OBJECTIVE:
From the article on the Windows security advisory below, list every version of Windows that it names as affected by the vulnerability.

PAGE EXTRACT:
Microsoft issues an advisory on a Windows security vulnerability after exploit code went public. The bug is not under attack, according to the company.
Exploit code for a new Windows security bug has gone public,
prompting Microsoft today to issue an advisory to warn users.
So far, no attacks taking advantage of the bug have been seen in the
wild, Microsoft reported. The vulnerability lies in the Windows Graphic
Rendering Engine and, according to Microsoft, can be used by an attacker to run
arbitrary code in the context of the logged-on user.
"Today we released Security
Advisory 2490606, which addresses a publicly disclosed vulnerability
affecting Microsoft Windows Graphics Rendering Engine on Vista,
Server 2003, and Windows XP. ... The vulnerability does not affect Windows 7 or
Windows Server 2008 R2, the newest versions of our operating system,"
blogged Angela Gunn, senior marketing communications manager of Trustworthy
Computing at Microsoft.
"To target this vulnerability, an attacker must convince a user to
visit a specially crafted malicious Web page, or to open a malicious Word or
PowerPoint file," Gunn added. "Furthermore, users whose accounts are
configured to have fewer user rights on the system would be less affected by an
attack than those running with administrative rights. The Advisory includes
further mitigations and workarounds to protect our customers."

RAW RECORDS:
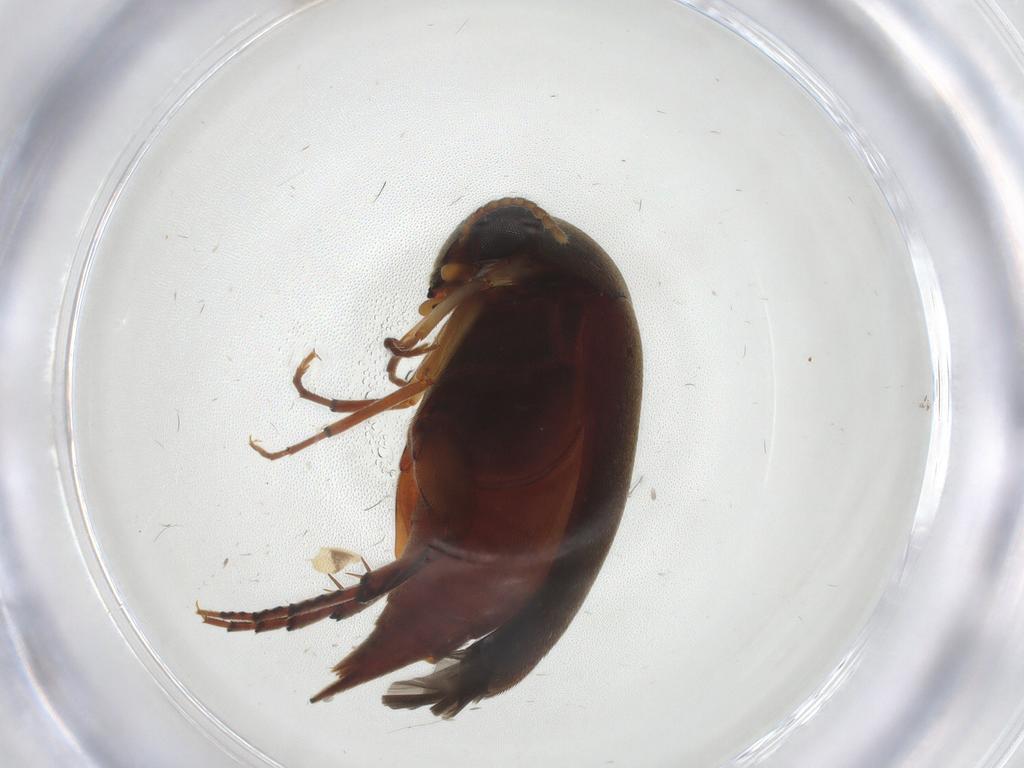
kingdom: Animalia
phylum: Arthropoda
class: Insecta
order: Coleoptera
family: Mordellidae
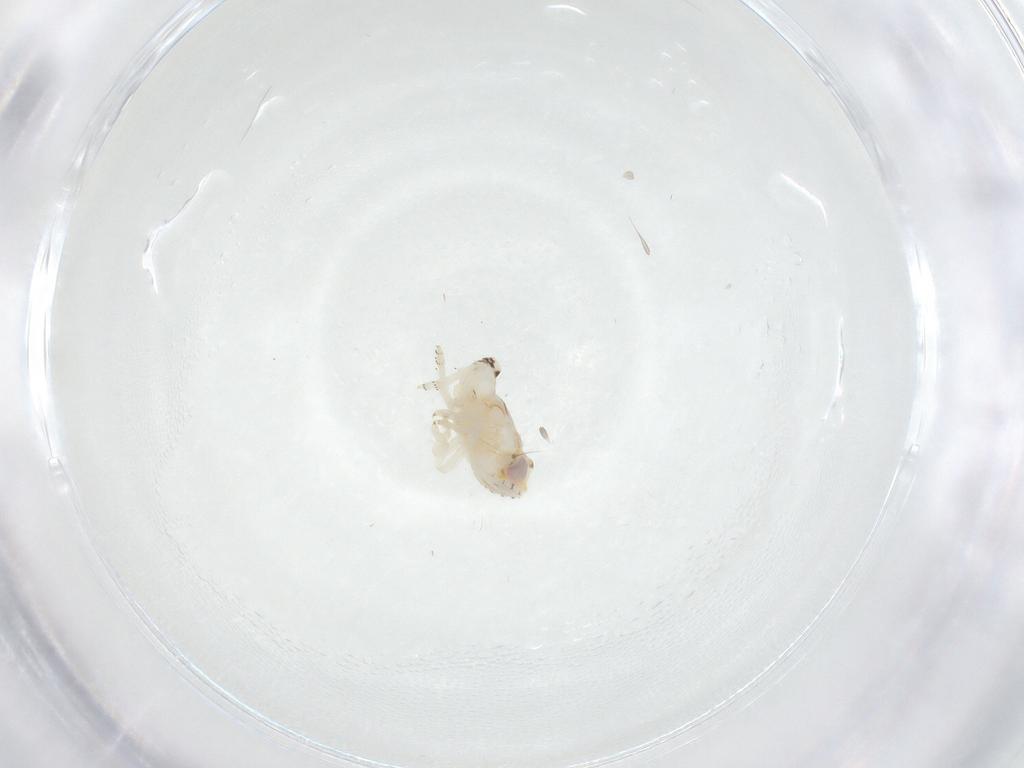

FULL OUTPUT:
Vista, Server 2003, Windows XP